Recorded information Start Marker
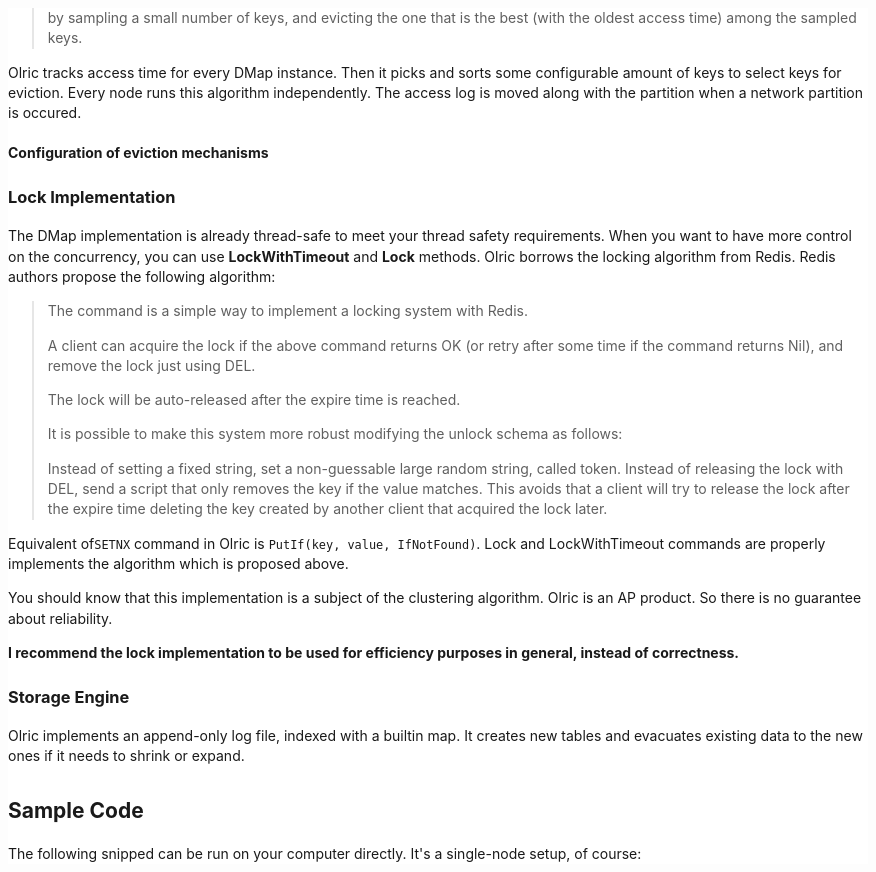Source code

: > by sampling a small number of keys, and evicting the one that is the best (with the oldest access time) among the sampled keys.

Olric tracks access time for every DMap instance. Then it picks and sorts some configurable amount of keys to select keys for eviction.
Every node runs this algorithm independently. The access log is moved along with the partition when a network partition is occured.

#### Configuration of eviction mechanisms


### Lock Implementation

The DMap implementation is already thread-safe to meet your thread safety requirements. When you want to have more control on the
concurrency, you can use **LockWithTimeout** and **Lock** methods. Olric borrows the locking algorithm from Redis. Redis authors propose
the following algorithm:

> The command <SET resource-name anystring NX EX max-lock-time> is a simple way to implement a locking system with Redis.
>
> A client can acquire the lock if the above command returns OK (or retry after some time if the command returns Nil), and remove the lock just using DEL.
>
> The lock will be auto-released after the expire time is reached.
>
> It is possible to make this system more robust modifying the unlock schema as follows:
>
> Instead of setting a fixed string, set a non-guessable large random string, called token.
> Instead of releasing the lock with DEL, send a script that only removes the key if the value matches.
> This avoids that a client will try to release the lock after the expire time deleting the key created by another client that acquired the lock later.

Equivalent of`SETNX` command in Olric is `PutIf(key, value, IfNotFound)`. Lock and LockWithTimeout commands are properly implements
the algorithm which is proposed above. 

You should know that this implementation is a subject of the clustering algorithm. Olric is an AP product. So there is no guarantee about reliability. 

**I recommend the lock implementation to be used for efficiency purposes in general, instead of correctness.**

### Storage Engine

Olric implements an append-only log file, indexed with a builtin map. It creates new tables and evacuates existing data to the new ones if it needs to shrink or expand. 

## Sample Code

The following snipped can be run on your computer directly. It's a single-node setup, of course:
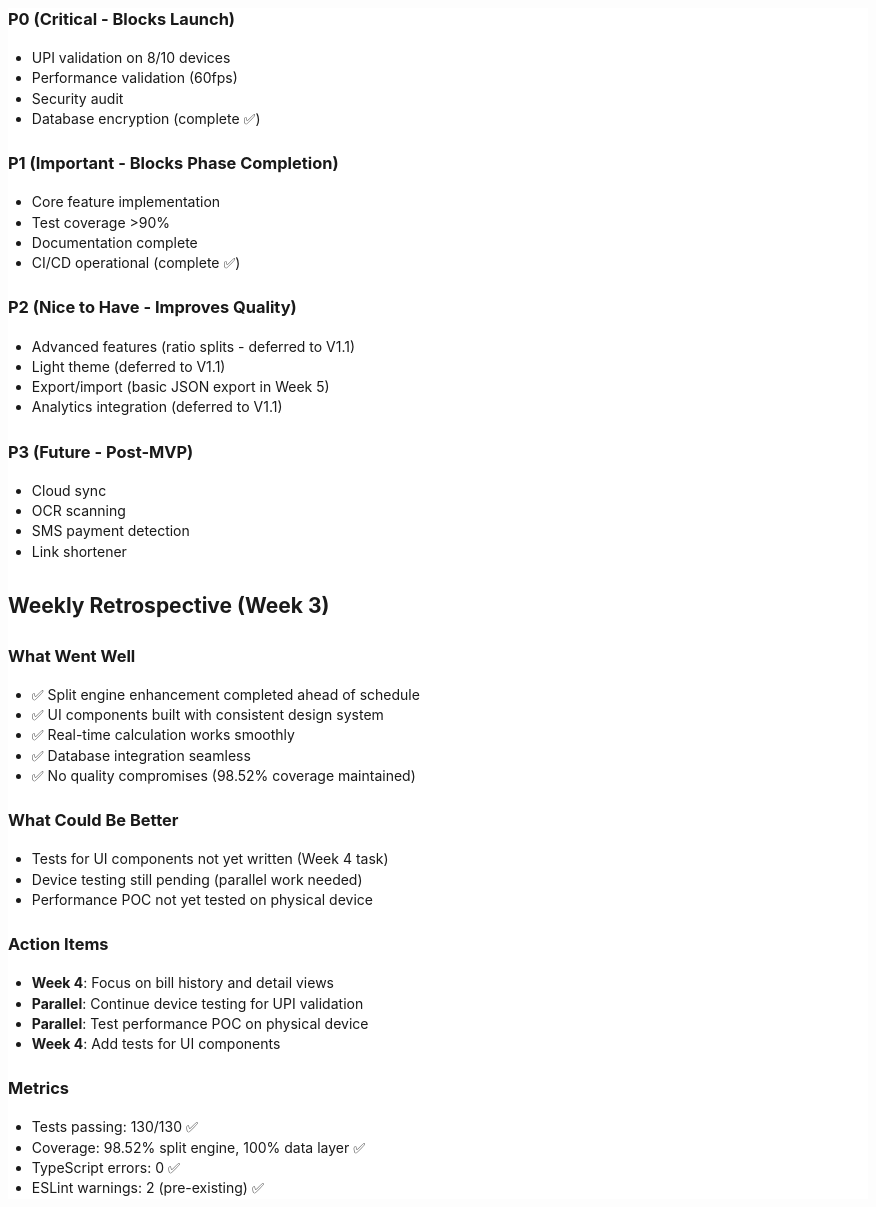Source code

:### P0 (Critical - Blocks Launch)
- UPI validation on 8/10 devices
- Performance validation (60fps)
- Security audit
- Database encryption (complete ✅)

### P1 (Important - Blocks Phase Completion)
- Core feature implementation
- Test coverage >90%
- Documentation complete
- CI/CD operational (complete ✅)

### P2 (Nice to Have - Improves Quality)
- Advanced features (ratio splits - deferred to V1.1)
- Light theme (deferred to V1.1)
- Export/import (basic JSON export in Week 5)
- Analytics integration (deferred to V1.1)

### P3 (Future - Post-MVP)
- Cloud sync
- OCR scanning
- SMS payment detection
- Link shortener

## Weekly Retrospective (Week 3)

### What Went Well
- ✅ Split engine enhancement completed ahead of schedule
- ✅ UI components built with consistent design system
- ✅ Real-time calculation works smoothly
- ✅ Database integration seamless
- ✅ No quality compromises (98.52% coverage maintained)

### What Could Be Better
- Tests for UI components not yet written (Week 4 task)
- Device testing still pending (parallel work needed)
- Performance POC not yet tested on physical device

### Action Items
- **Week 4**: Focus on bill history and detail views
- **Parallel**: Continue device testing for UPI validation
- **Parallel**: Test performance POC on physical device
- **Week 4**: Add tests for UI components

### Metrics
- Tests passing: 130/130 ✅
- Coverage: 98.52% split engine, 100% data layer ✅
- TypeScript errors: 0 ✅
- ESLint warnings: 2 (pre-existing) ✅
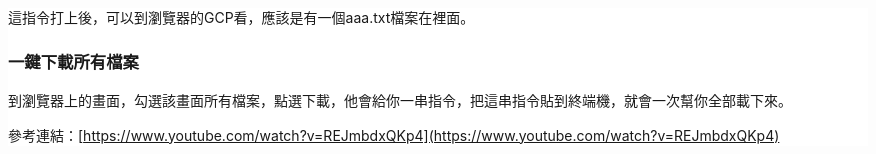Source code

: 這指令打上後，可以到瀏覽器的GCP看，應該是有一個aaa.txt檔案在裡面。

### 一鍵下載所有檔案

到瀏覽器上的畫面，勾選該畫面所有檔案，點選下載，他會給你一串指令，把這串指令貼到終端機，就會一次幫你全部載下來。




參考連結：[https://www.youtube.com/watch?v=REJmbdxQKp4](https://www.youtube.com/watch?v=REJmbdxQKp4)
Recorded information End Marker
(What to do) Please transcribe exactly the lines above from the line that has "- Performance validation (60fps)" up to and including the line that has "- Light theme (deferred to V1.1)"; no other line belongs in the answer.

(Task solution)
- Performance validation (60fps)
- Security audit
- Database encryption (complete ✅)

### P1 (Important - Blocks Phase Completion)
- Core feature implementation
- Test coverage >90%
- Documentation complete
- CI/CD operational (complete ✅)

### P2 (Nice to Have - Improves Quality)
- Advanced features (ratio splits - deferred to V1.1)
- Light theme (deferred to V1.1)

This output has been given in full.